| EXTRAIT FOURNI |
Dans la décision commentée, faisant pour la première fois application de la notion de modification notable d’une installation nucléaire de base (I), le Conseil d’Etat refuse de qualifier ainsi les travaux autorisés sur le radier du réacteur de la centrale de Fessenheim (II).

I. La notion de modification notable d’une installation nucléaire de base

Introduite par l’article 29 de la loi n° 2006-686 du 13 juin 2006 relative à la transparence et à la sécurité en matière nucléaire, la notion de « modification notable » d’une l’installation nucléaire de base n’a pas fait l’objet d’une définition par le législateur. C’est l’article 31 du décret n° 2007-1557 du 2 novembre 2007 relatif aux installations nucléaires de base et au contrôle, en matière de sûreté nucléaire, du transport de substances radioactives qui fournit les éléments de définition de cette notion. Il précise que constitue une modification notable d’une installation nucléaire de base : « 1° Un changement de sa nature ou un accroissement de sa capacité maximale ; 2° Une modification des éléments essentiels pour la protection des intérêts mentionnés au I de l’article 28 de la loi du 13 juin 2006, qui figurent dans le décret d’autorisation en application de l’article 16 ; 3° Un ajout, dans le périmètre de l’installation, d’une nouvelle installation nucléaire de base […] ».

| LIGNES DE DONNÉES |
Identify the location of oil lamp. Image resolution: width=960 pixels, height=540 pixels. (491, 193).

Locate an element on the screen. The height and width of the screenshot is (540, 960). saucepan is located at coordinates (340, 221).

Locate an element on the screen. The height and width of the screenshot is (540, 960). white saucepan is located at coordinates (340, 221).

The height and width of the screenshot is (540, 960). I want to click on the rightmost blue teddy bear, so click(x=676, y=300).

| OBJECTIF |
Reproduisez à l'identique le passage de l'extrait fourni qui commence par "Dans la décision" et se termine par "de Fessenheim (II).".

| CORRIGÉ |
Dans la décision commentée, faisant pour la première fois application de la notion de modification notable d’une installation nucléaire de base (I), le Conseil d’Etat refuse de qualifier ainsi les travaux autorisés sur le radier du réacteur de la centrale de Fessenheim (II).